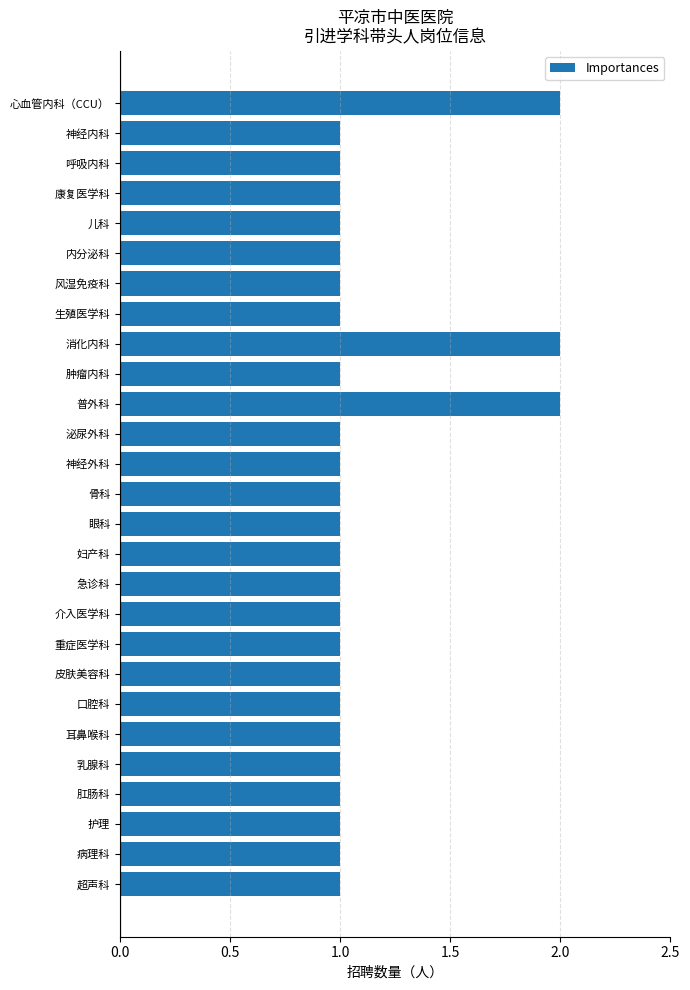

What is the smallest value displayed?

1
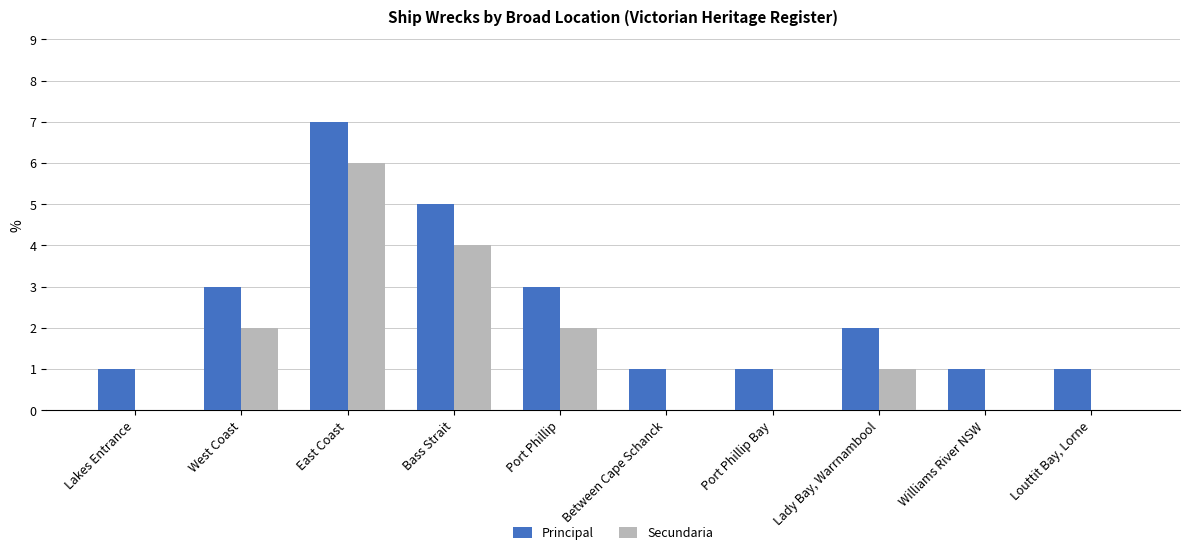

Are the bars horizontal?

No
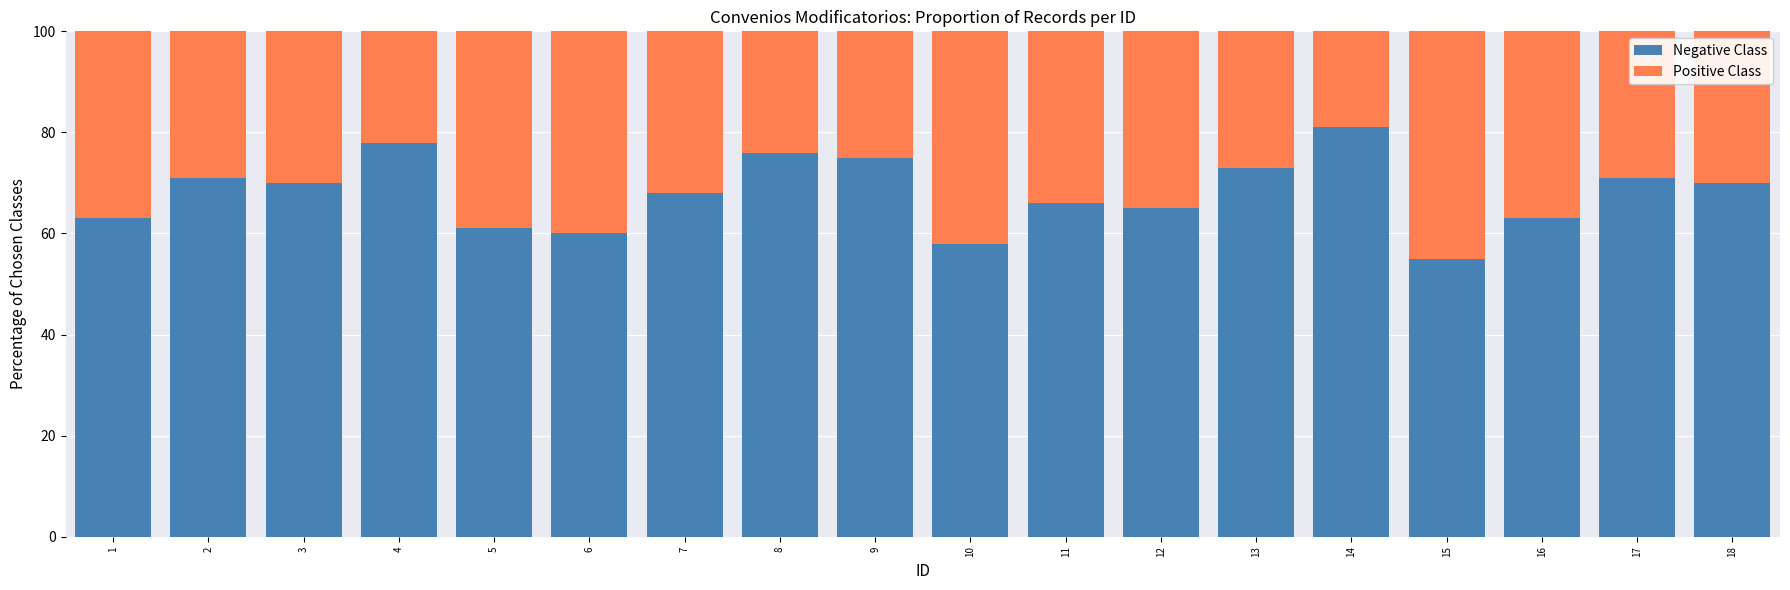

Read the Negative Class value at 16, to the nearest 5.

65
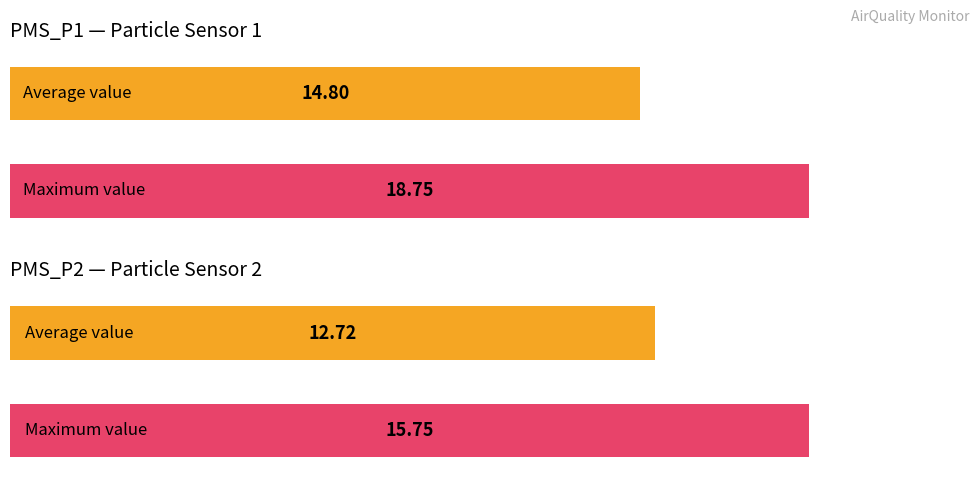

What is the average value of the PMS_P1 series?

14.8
☆ ☆ ☆ ☆ ☆ ☆ ☆
- **Your assignment**
Copy out all of the material above line for line, leaving out the images.

- **Task response**
What is the smallest value displayed?

1

Are the bars horizontal?

No

Read the Negative Class value at 16, to the nearest 5.

65

What is the average value of the PMS_P1 series?

14.8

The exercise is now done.